Borboleta, essa palavra horrenda, quer dizer um bichinho (em inglês, tem animal, tem bug, tem critter, mas não tem bicho, vejam vocês de novo o atraso — por quanto tempo ainda suportaremos isso?) de duas asas, antigamente visto com freqüência e hoje em exposição num shopping da Barra da Tijuca, havendo bom tempo e não caindo raios. Não faz medo, é só um bichinho que trabalha polinizando flores e botando ovos poéticos. Em inglês, é muito melhor.

Como qualquer inseto díptero e mesmo uns não tanto, não têm nome em inglês, são todos "flies". E butter é "manteiga". Certamente o rei Arthur, como não conhecia nem manteiga, nem açúcar, nem tomate, nem batata, nem milho, nem oliva, nem nada que se pudesse lambuzar o pão com, usava uma borboletinha ali, outra acolá, para amaciar seu pão de cevada brava e seu javalizinho putrefato — perdão, faisandé. Então, o certo devia ser "mosca-manteiga", e seguramente o será em breve, eis que, na Academia, estamos aguardando com ansiedade a visita do FMI para nos explicar como devemos falar e escrever. "Bichomanteiga" me pareceu uma solução razoável.

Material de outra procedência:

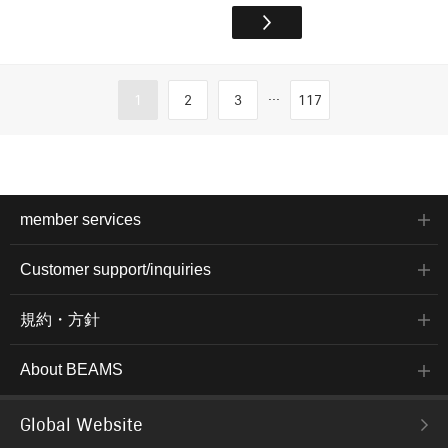
...
1
2
3
117
member services
Customer support/inquiries
規約・方針
About BEAMS
Global Website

Quis usar "bichinho", mas me lembrei que inglês não é muito chegado a diminutivos desinenciais, estoutro atraso de vida, quando é muito mais simples usar little (antes do substantivo, mind you, itsy-bitsy, teeny-weeny, essas coisas tão de nossa infância). Desculpem, I get carried away at times (como se diz isto em português?). Não vem ao caso, nada que valha a pena é dito em português, esqueçam, forguetem, deletem, mil perdões. Então, fica "bichomanteiga", se bem que ainda estamos abertos a "manteigobicho" ou ao sincrético "butterbicho", nunca se sabe a contribuição que poderemos dar à humanidade, mesmo na nossa condição necessariamente humilde.

É, mas falei tanto que quase não sobrou espaço para minha borboleta.

As borboletas não soem ser seres grandevos (uma aliteraçãozinha e um pernosticismozinho, só para tirar recalque), mas esta minha é. Yellow que faz gosto, quase golden, visita nosso jardinzinho desde que vim morar aqui. Dirão vocês que estou enganado, que não é a mesma borboleta. Retruco-lhes que enganados estão vocês. Já não tenho mais mamangavas, abelhinhas e outros bugs, que o smokecee (fumacê, ignorante) matou, na grande luta pela saúde nacional que o governo lidera.

Mas a borboleta amarela persiste, aparece aqui todo outono. E é a mesma, se bem que possa ter sido privatizada sem que me fosse comunicado, mas a isso estamos todos acostumados. Não, não, é uma borboleta pública, sem valor comercial e o ataque que faz às nossas flores não é especulativo. Ela nem está pensando no pólen que se acumula em suas patinhas, enquanto beija as flores distraidamente. Faz amor entre plantas apenas borboleteando, não é belo? É, sim. E notei, atenção, entomologistas, que acham que estamos mais para cupins do que para borboletas: enquanto ela sorvia o néctar das flores, se agarrava nelas com suas seis graciosas patinhas. E não é que as patinhas eram verdes? Eram verdes, comadres e compadres, dava um conjuntinho verde e amarelo!

Não cessarão jamais as maravilhas, o verde e o amarelo, afinal, não acabaram! Vamos botar fé, ainda nos sobram as borboletas, não é pouca porqueira. Por essas e outras, o Brasil, apesar de tudo, é um país que nunca deixaremos de ter esperança em. Sus!